On Saturday, October 14, "Setting the Record Straight" took on an Associated Press story which made the point that President Bush has repeatedly revised his explanation for the U.S. presence in Iraq. The administration's rebuttal quoted from the President's speeches as far back as 2003 to assert that he has been consistent in explaining the purpose of the war as liberation from Saddam Hussein and the spread of Democracy in the Middle East.

Author Bob Woodward's new book, "State of Denial," brought forth three separate responses, including one titled, "Five Key Myths in Bob Woodward's Book."

The staff was delighted when the Reuters news service picked up that response - and even more pleased when it appeared in a box in the middle of the Washington Post excerpts from Woodward's book.

"Setting the Record Straight" first appeared in March, 2004 to give the White House answer to former Counterterrorism adviser Richard Clarke's book "Against All Enemies."

It reappeared once in November of 2004 and once in early 2005, then returned for good in November of 2005, taking on Democrats on the war and The Washington Post and The New York Times on pre-war intelligence.

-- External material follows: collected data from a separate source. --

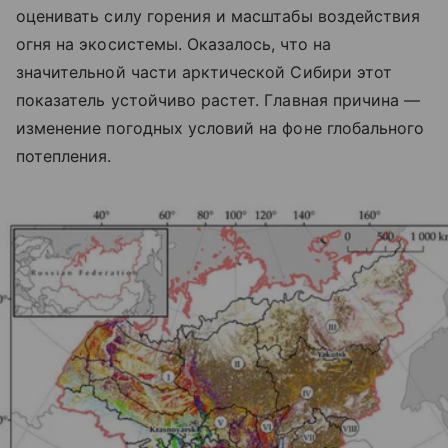
оценивать силу горения и масштабы воздействия
огня на экосистемы. Оказалось, что на
значительной части арктической Сибири этот
показатель устойчиво растет. Главная причина —
изменение погодных условий на фоне глобального
потепления.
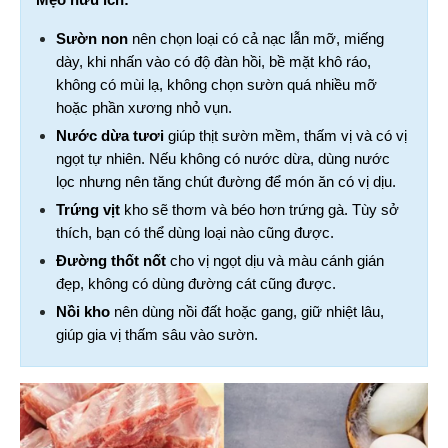
Sườn non
 nên chọn loại có cả nạc lẫn mỡ, miếng 
dày, khi nhấn vào có độ đàn hồi, bề mặt khô ráo, 
không có mùi lạ, không chọn sườn quá nhiều mỡ 
hoặc phần xương nhỏ vụn.
Nước dừa tươi
 giúp thịt sườn mềm, thấm vị và có vị 
ngọt tự nhiên. Nếu không có nước dừa, dùng nước 
lọc nhưng nên tăng chút đường để món ăn có vị dịu.
Trứng vịt
 kho sẽ thơm và béo hơn trứng gà. Tùy sở 
thích, bạn có thể dùng loại nào cũng được.
Đường thốt nốt
 cho vị ngọt dịu và màu cánh gián 
đẹp, không có dùng đường cát cũng được.
Nồi kho
 nên dùng nồi đất hoặc gang, giữ nhiệt lâu, 
giúp gia vị thấm sâu vào sườn.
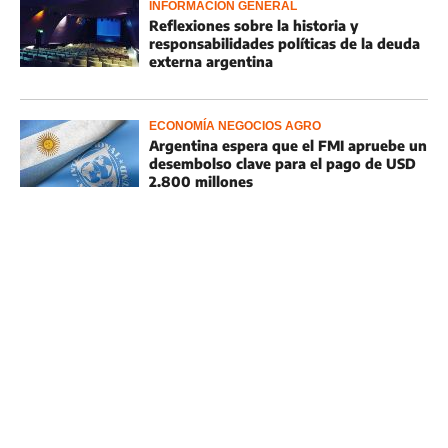
INFORMACIÓN GENERAL
Reflexiones sobre la historia y
responsabilidades políticas de la deuda
externa argentina
ECONOMÍA NEGOCIOS AGRO
Argentina espera que el FMI apruebe un
desembolso clave para el pago de USD
2.800 millones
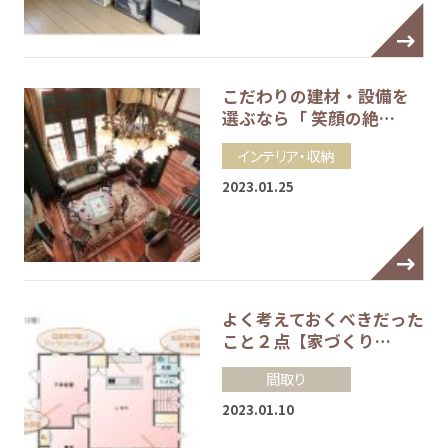
こだわりの建材・設備を
選ぶなら「 笑顔の絶…
インテリア・収納
2023.01.25
よく考えておくべきだった
こと２点【家づくり…
間取り
2023.01.10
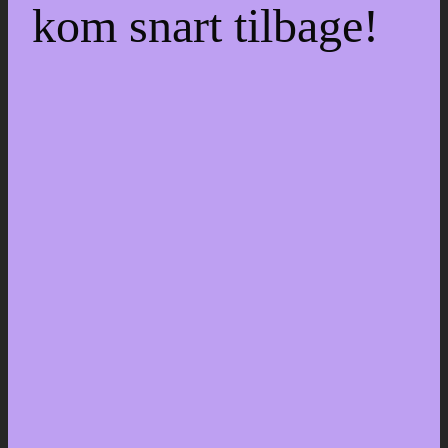
kom snart tilbage!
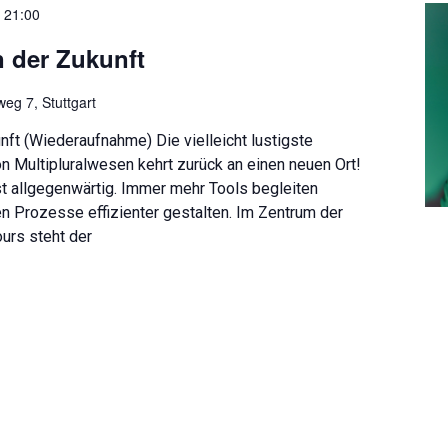
–
21:00
 der Zukunft
eg 7, Stuttgart
ft (Wiederaufnahme) Die vielleicht lustigste
on Multipluralwesen kehrt zurück an einen neuen Ort!
ist allgegenwärtig. Immer mehr Tools begleiten
en Prozesse effizienter gestalten. Im Zentrum der
urs steht der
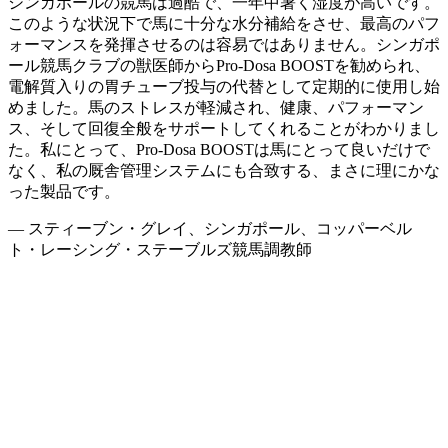
シンガポールの競馬は過酷で、一年中暑く湿度が高いです。
このような状況下で馬に十分な水分補給をさせ、最高のパフ
ォーマンスを発揮させるのは容易ではありません。シンガポ
ール競馬クラブの獣医師からPro-Dosa BOOSTを勧められ、
電解質入りの胃チューブ投与の代替として定期的に使用し始
めました。馬のストレスが軽減され、健康、パフォーマン
ス、そして回復全般をサポートしてくれることがわかりまし
た。私にとって、Pro-Dosa BOOSTは馬にとって良いだけで
なく、私の厩舎管理システムにも合致する、まさに理にかな
った製品です。
— スティーブン・グレイ、シンガポール、コッパーベル
ト・レーシング・ステーブルズ競馬調教師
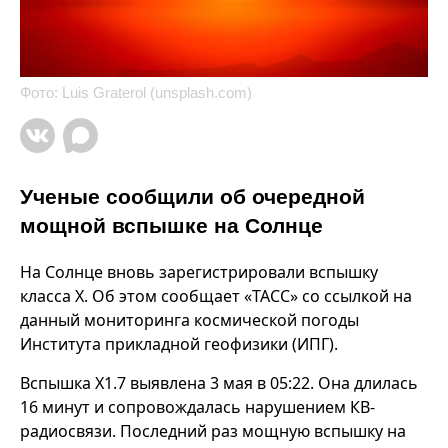
Фото: Luis Graterol (unsplash.com)
Ученые сообщили об очередной
мощной вспышке на Солнце
На Солнце вновь зарегистрировали вспышку
класса X. Об этом сообщает «ТАСС» со ссылкой на
данный мониторинга космической погоды
Института прикладной геофизики (ИПГ).
Вспышка X1.7 выявлена 3 мая в 05:22. Она длилась
16 минут и сопровождалась нарушением КВ-
радиосвязи. Последний раз мощную вспышку на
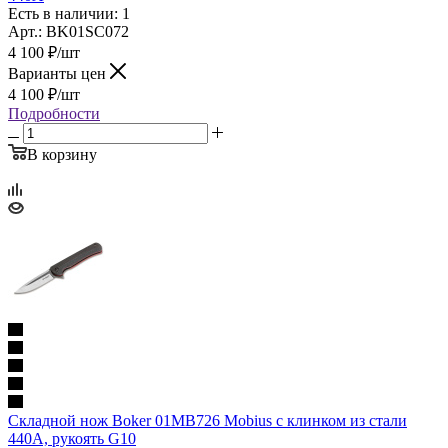
Есть в наличии: 1
Арт.: BK01SC072
4 100
₽
/шт
Варианты цен
4 100
₽
/шт
Подробности
В корзину
Складной нож Boker 01MB726 Mobius c клинком из стали
440A, рукоять G10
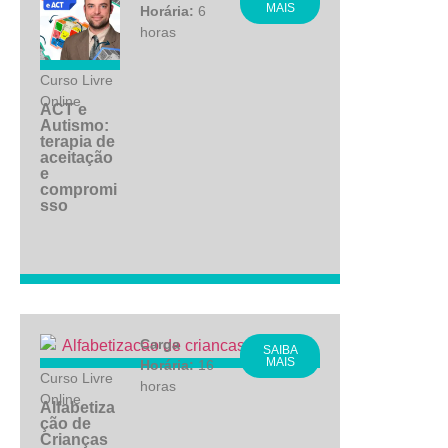
MAIS
Horária:
6
horas
Curso Livre
Online
ACT e
Autismo:
terapia de
aceitação
e
compromi
sso
Carga
SAIBA
MAIS
Horária:
16
Curso Livre
horas
Online
Alfabetiza
ção de
Crianças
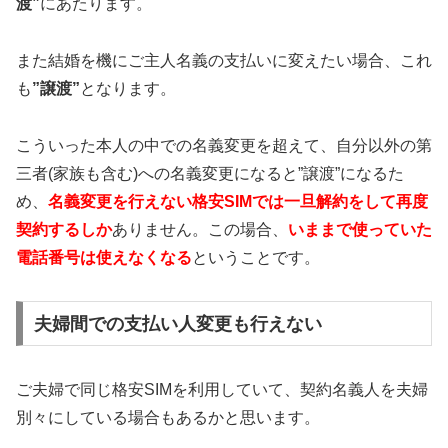
渡”
にあたります。
また結婚を機にご主人名義の支払いに変えたい場合、これ
も
”譲渡”
となります。
こういった本人の中での名義変更を超えて、自分以外の第
三者(家族も含む)への名義変更になると”譲渡”になるた
め、
名義変更を行えない格安SIMでは一旦解約をして再度
契約するしか
ありません。この場合、
いままで使っていた
電話番号は使えなくなる
ということです。
夫婦間での支払い人変更も行えない
ご夫婦で同じ格安SIMを利用していて、契約名義人を夫婦
別々にしている場合もあるかと思います。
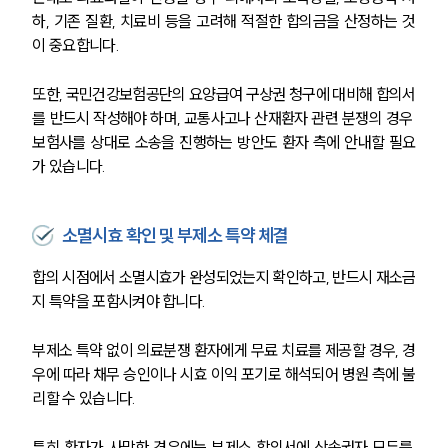
하, 기존 질환, 치료비 등을 고려해 적절한 합의금을 산정하는 것
이 중요합니다.
또한, 국민건강보험공단의 요양급여 구상권 청구에 대비해 합의서
를 반드시 작성해야 하며, 교통사고나 산재환자 관련 분쟁의 경우 
보험사를 상대로 소송을 진행하는 방안도 환자 측에 안내할 필요
가 있습니다.
소멸시효 확인 및 부제소 특약 체결
합의 시점에서 소멸시효가 완성되었는지 확인하고, 반드시 재소금
지 특약을 포함시켜야 합니다.
부제소 특약 없이 의료분쟁 환자에게 무료 치료를 제공할 경우, 경
우에 따라 채무 승인이나 시효 이익 포기로 해석되어 병원 측에 불
리할 수 있습니다.
특히 환자가 사망한 경우에는 부제소 합의서에 상속권자 모두를 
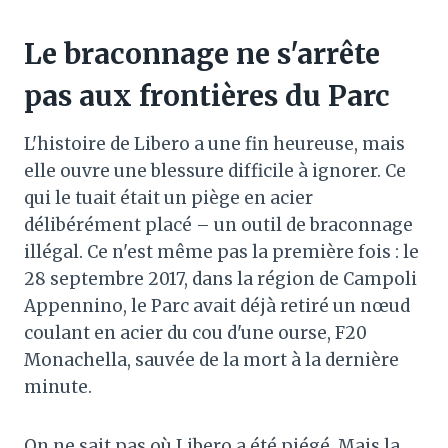
Le braconnage ne s'arrête
pas aux frontières du Parc
L'histoire de Libero a une fin heureuse, mais
elle ouvre une blessure difficile à ignorer. Ce
qui le tuait était un piège en acier
délibérément placé – un outil de braconnage
illégal. Ce n'est même pas la première fois : le
28 septembre 2017, dans la région de Campoli
Appennino, le Parc avait déjà retiré un nœud
coulant en acier du cou d'une ourse, F20
Monachella, sauvée de la mort à la dernière
minute.
On ne sait pas où Libero a été piégé. Mais la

The White House Communications operation also publishes other counter-arguments under titles like "The Rest Of The Story," "In Case You Missed It," and "Straight To The Point."

The Bush Administration sees these advocacy pieces as effective, because once they're out there, they become a part of the discussion and debate. The arguments are readily available to the Administration's friends - and reporters have no excuse for not picking up the phone to get the White House point of view.

For their part, some reporters are pushing back. Jim Axelrod responded here on Public Eye when his report on Medicare was greeted with a "Setting The Record Straight" rebuttal.